前回参加させていただいたのが2018年の10月だったので、6年ぶり。当時は農業経験0にも関わらず地域おこし協力隊として、埼玉県秩父郡小鹿野町にある「両神山麓花の郷ダリア園」の支援をするために飛び込んで1年目。現地見学会に参加してもどこを見ていいのかも分からず、参加者の方の話からどんなところに注目しているのかを教えてもらう感じでした。
今回は自分でもダリア栽培を始めて6年目。ダリアについては一通り経験したので、現地見学会が非常に有意義な時間となりました。そのなかでも特に衝撃的だったのは、切り花生産者の生の声でした。
「決められたスペースの中で売上をいくら生み出せるか」
無施肥無農薬でダリアを栽培している私にとっては、桁の違う異次元の会話(笑)
持続し、生活していくためには当たり前ですが、近くにはダリアの切り花生産者がいないのでとても新鮮でした。高い売上を作るには「高単価・人気・高回転」品種はどうしても厳選され、その切り花を仕入れるお花屋さんに並ぶのも厳選された品種のみとなります。
ダリア園に来園されるお客様からは「ダリアがこんなに沢山の種類があるなんて知らなかった〜。」というコメントを良くいただきます。ダリアとの最初の接点がダリア園だった私には「えっ?知らないの?」となりますが、ダリアの接点がお花屋さんだったりすると、知らなくて当然かと納得。花の大小や咲き方がこんなにも沢山あるのに、商売というフィルターを通すとダリアの種類は激減します。
そう考えると、「ダリア」という花を見せる・紹介する場として、ダリア園は欠かせない存在になります。
面積はそれぞれの場所で限られますが、どこも数十〜数百種類のダリアが植えられていて、一度にたくさんのダリアを楽しむことができます。

§ **収集されたデータ記録**:
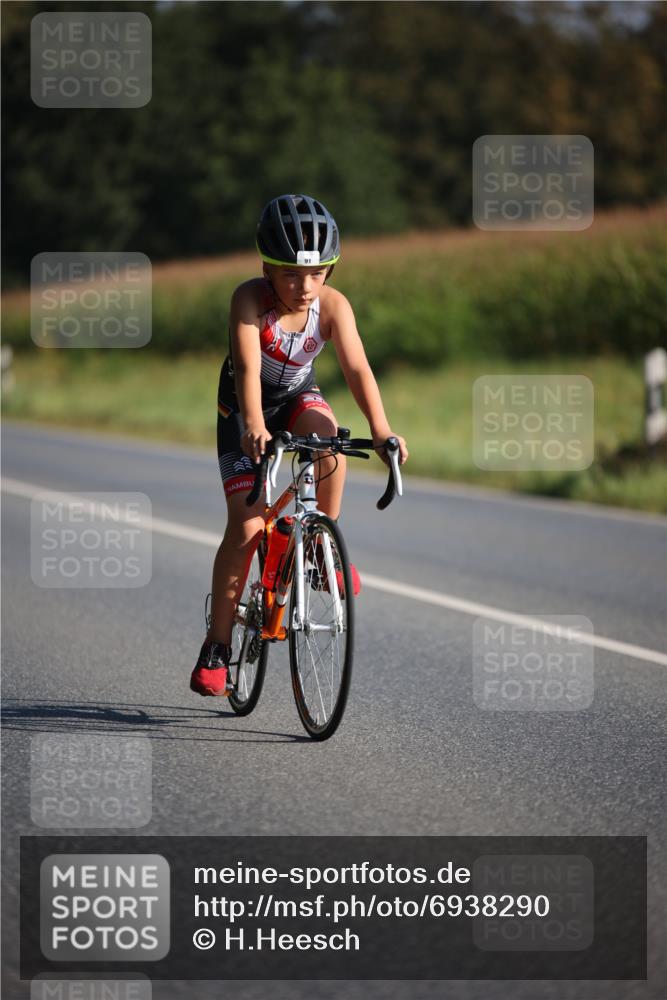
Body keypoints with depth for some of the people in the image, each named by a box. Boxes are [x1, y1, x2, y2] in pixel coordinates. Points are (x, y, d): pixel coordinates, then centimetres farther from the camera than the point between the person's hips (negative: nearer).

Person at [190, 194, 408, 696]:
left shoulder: (333, 305, -23)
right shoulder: (250, 298, -30)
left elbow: (357, 368, -33)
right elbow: (247, 367, -42)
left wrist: (380, 428, -49)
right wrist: (254, 427, -59)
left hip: (298, 395, 2)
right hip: (246, 405, -2)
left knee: (329, 437, -34)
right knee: (247, 526, -12)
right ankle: (217, 646, -1)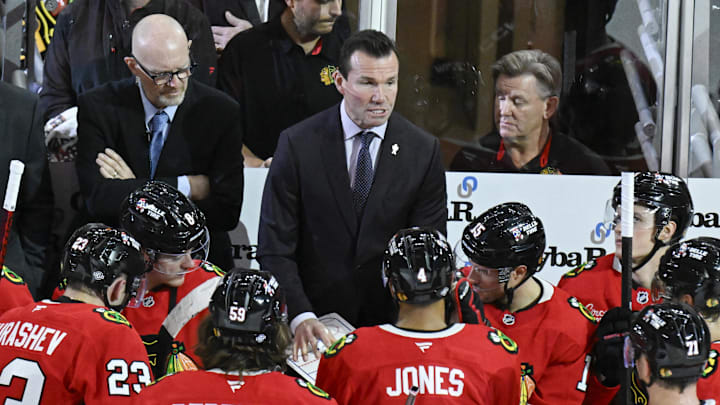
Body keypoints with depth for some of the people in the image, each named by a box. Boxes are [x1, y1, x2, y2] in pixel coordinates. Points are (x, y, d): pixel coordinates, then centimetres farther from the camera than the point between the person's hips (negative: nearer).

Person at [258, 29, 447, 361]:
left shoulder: (423, 150, 0)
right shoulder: (298, 144, -4)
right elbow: (275, 249, -6)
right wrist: (300, 316, -21)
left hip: (391, 322, 1)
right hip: (313, 324, -1)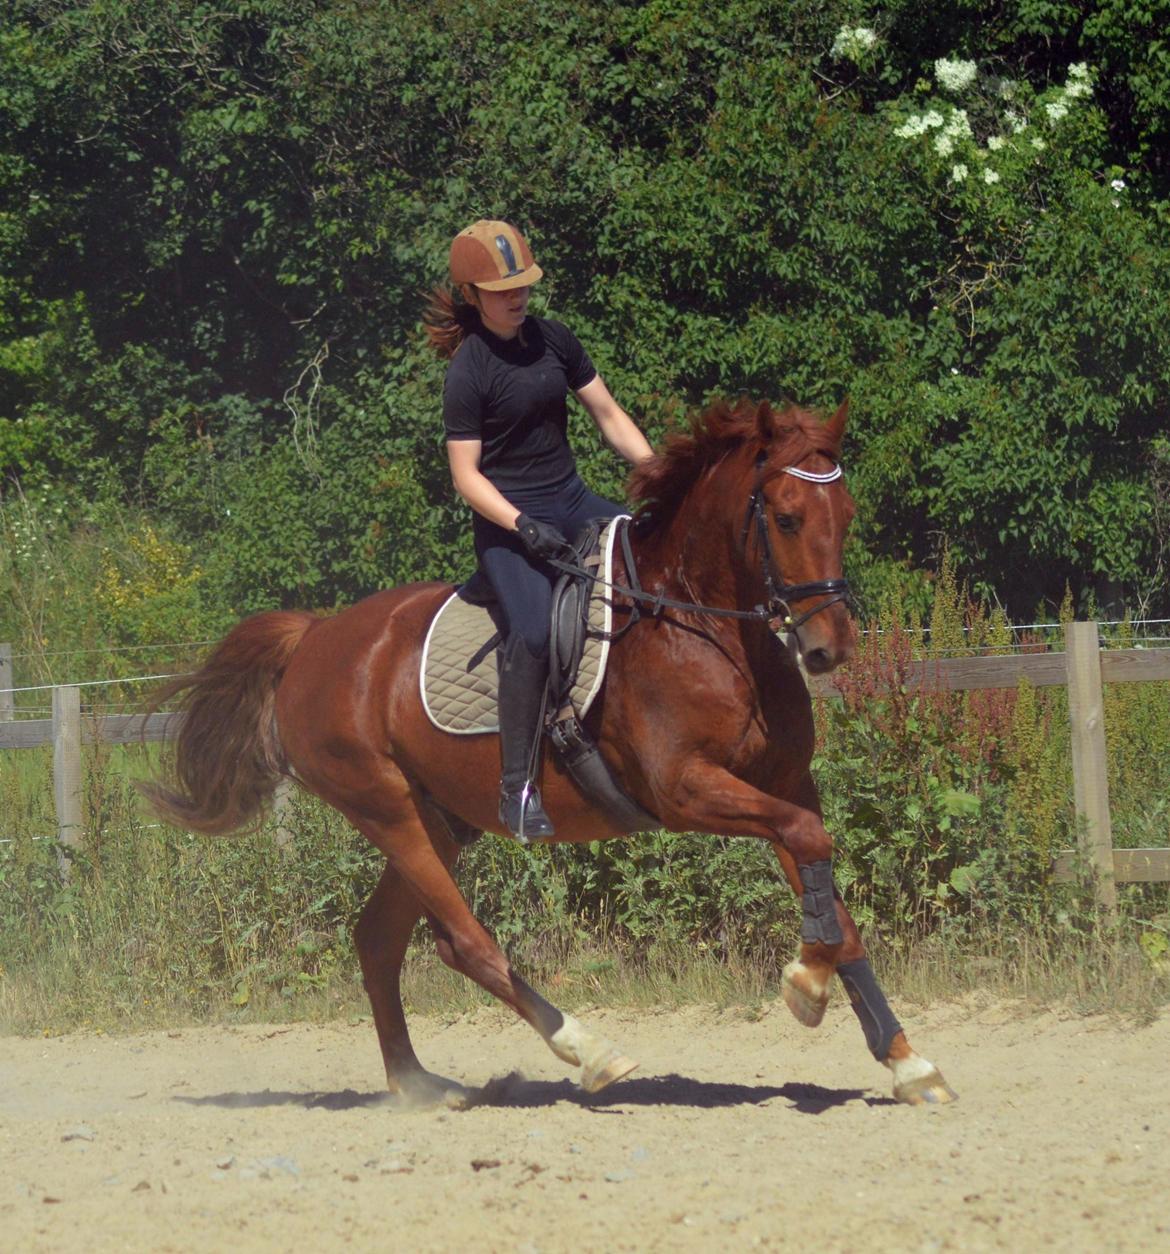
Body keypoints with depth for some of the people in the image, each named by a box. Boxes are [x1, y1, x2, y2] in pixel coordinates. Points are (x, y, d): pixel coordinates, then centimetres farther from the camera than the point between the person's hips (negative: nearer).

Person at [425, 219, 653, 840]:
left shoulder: (554, 340, 6)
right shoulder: (468, 372, -13)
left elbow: (608, 414, 12)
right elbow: (466, 473, -13)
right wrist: (521, 525, -25)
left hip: (570, 501, 7)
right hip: (507, 517, -7)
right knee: (534, 631, -27)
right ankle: (516, 789, -21)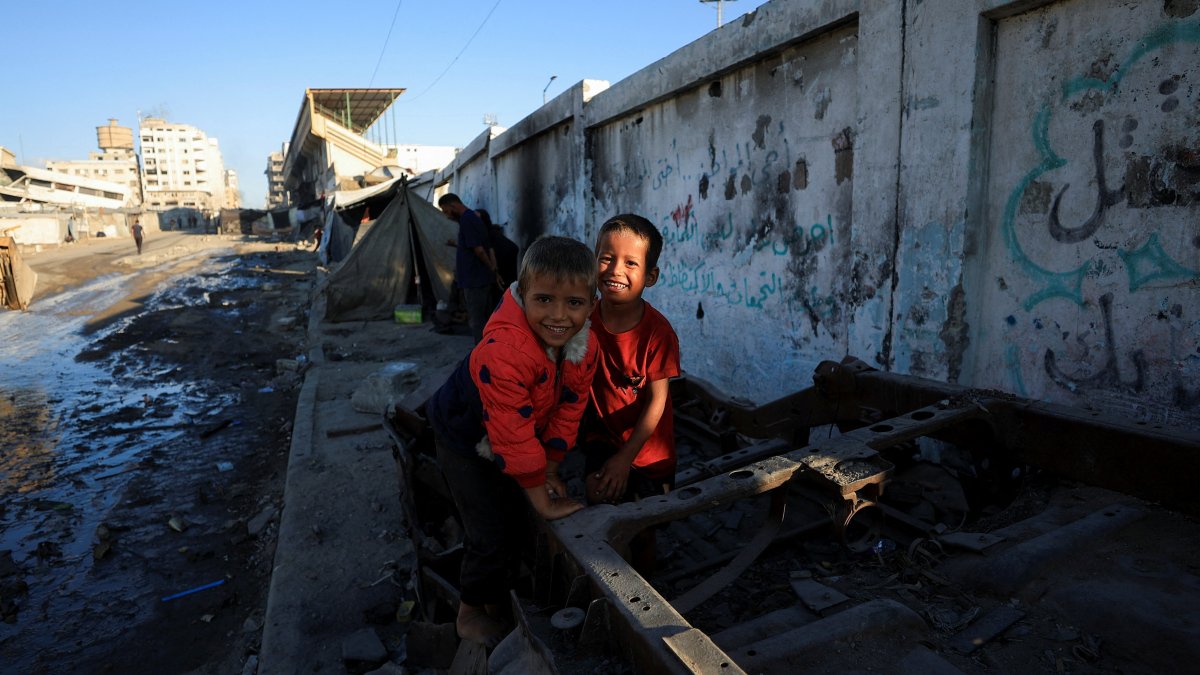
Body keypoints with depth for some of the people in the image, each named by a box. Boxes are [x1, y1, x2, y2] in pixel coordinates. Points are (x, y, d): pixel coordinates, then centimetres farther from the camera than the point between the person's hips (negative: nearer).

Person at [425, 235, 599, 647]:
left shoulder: (585, 347, -19)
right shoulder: (504, 350, -43)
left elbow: (569, 408, -7)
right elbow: (513, 435, -37)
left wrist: (548, 470, -6)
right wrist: (543, 500, -27)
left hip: (509, 441, 6)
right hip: (465, 438, -6)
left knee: (516, 519, 15)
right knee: (491, 531, -3)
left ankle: (498, 602, 41)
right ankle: (470, 615, 25)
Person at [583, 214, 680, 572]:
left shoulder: (658, 332, -22)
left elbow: (656, 401, -17)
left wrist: (625, 458, -16)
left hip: (647, 452, -2)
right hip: (601, 441, 3)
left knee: (641, 534, 11)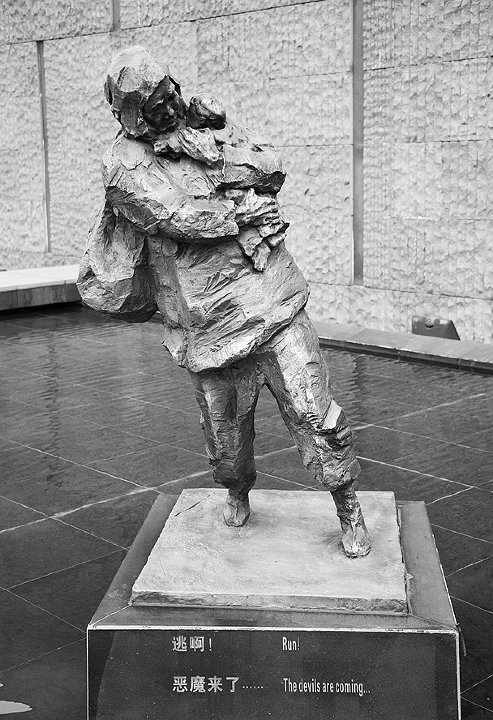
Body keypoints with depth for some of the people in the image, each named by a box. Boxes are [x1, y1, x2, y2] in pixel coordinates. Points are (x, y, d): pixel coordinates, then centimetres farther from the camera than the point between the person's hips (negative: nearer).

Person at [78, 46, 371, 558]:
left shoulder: (204, 123, 10)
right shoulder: (124, 165, -4)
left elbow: (271, 168, -1)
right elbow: (178, 216, -17)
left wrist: (208, 147, -14)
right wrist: (243, 214, -8)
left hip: (271, 303, 2)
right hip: (208, 328, -2)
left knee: (315, 415, -4)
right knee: (226, 433, 14)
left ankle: (350, 514, 14)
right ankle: (237, 495, 45)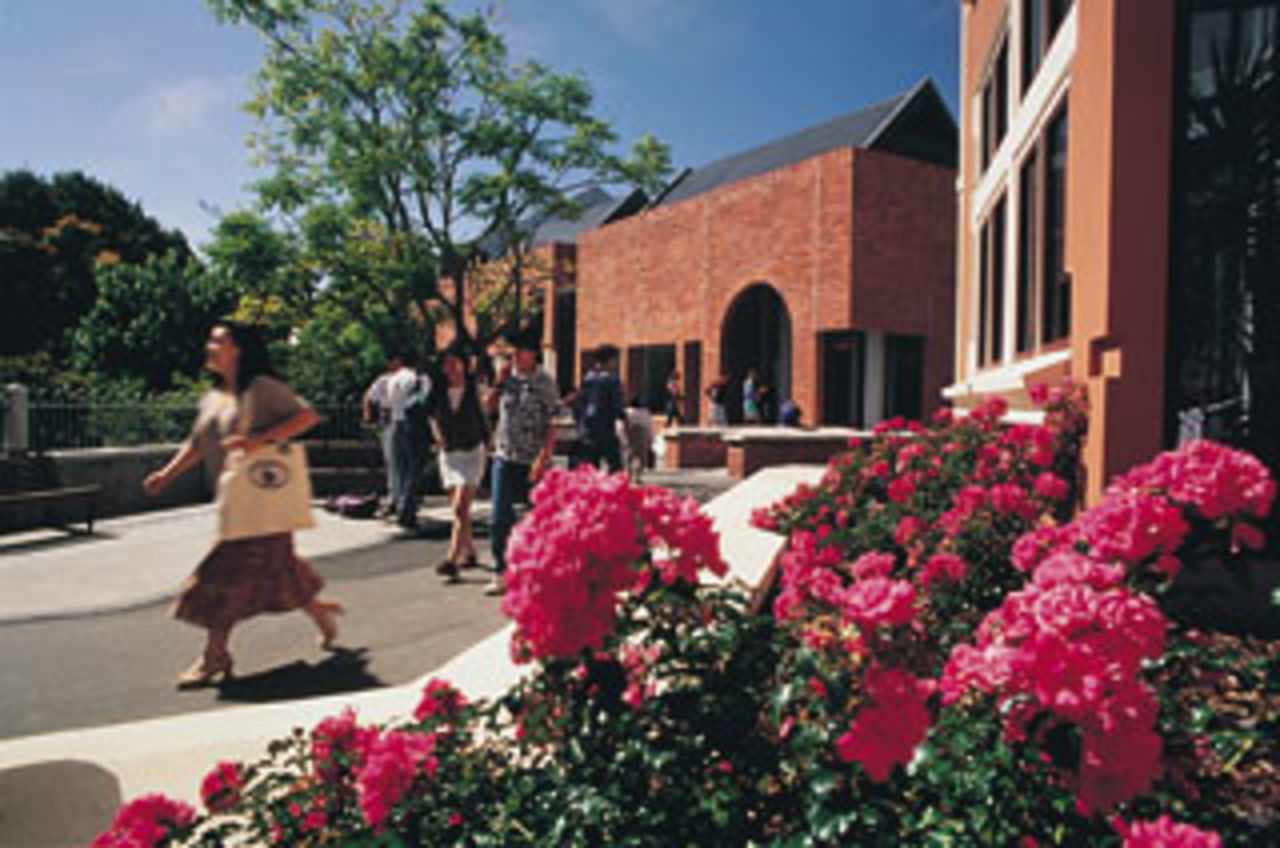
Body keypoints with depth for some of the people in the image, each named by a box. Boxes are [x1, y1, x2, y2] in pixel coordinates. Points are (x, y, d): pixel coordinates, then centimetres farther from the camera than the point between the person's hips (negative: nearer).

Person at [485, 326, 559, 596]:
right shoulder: (507, 376, 7)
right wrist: (498, 383, 2)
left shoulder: (544, 383, -6)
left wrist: (543, 459, -17)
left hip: (533, 461, -3)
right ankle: (500, 572, 9)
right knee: (499, 518, -1)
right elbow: (490, 407, 17)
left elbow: (551, 426, -8)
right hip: (504, 457, 4)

§ **作業指示 A**: 本文によると、筆者が前回現地見学会に参加したのはいつですか。
§ **作業指示 B**: 本文の「持続し、生活していくためには」で始まり「とダリアの種類は激減します。」まで続く部分を、「お花屋さん」を「生花店」に置き換えて書き直してください。
記録は本文とは別個の資料です。

§ **解答欄 A**: 2018年の10月です。

§ **解答欄 B**:
持続し、生活していくためには当たり前ですが、近くにはダリアの切り花生産者がいないのでとても新鮮でした。高い売上を作るには「高単価・人気・高回転」品種はどうしても厳選され、その切り花を仕入れる生花店に並ぶのも厳選された品種のみとなります。
ダリア園に来園されるお客様からは「ダリアがこんなに沢山の種類があるなんて知らなかった〜。」というコメントを良くいただきます。ダリアとの最初の接点がダリア園だった私には「えっ?知らないの?」となりますが、ダリアの接点が生花店だったりすると、知らなくて当然かと納得。花の大小や咲き方がこんなにも沢山あるのに、商売というフィルターを通すとダリアの種類は激減します。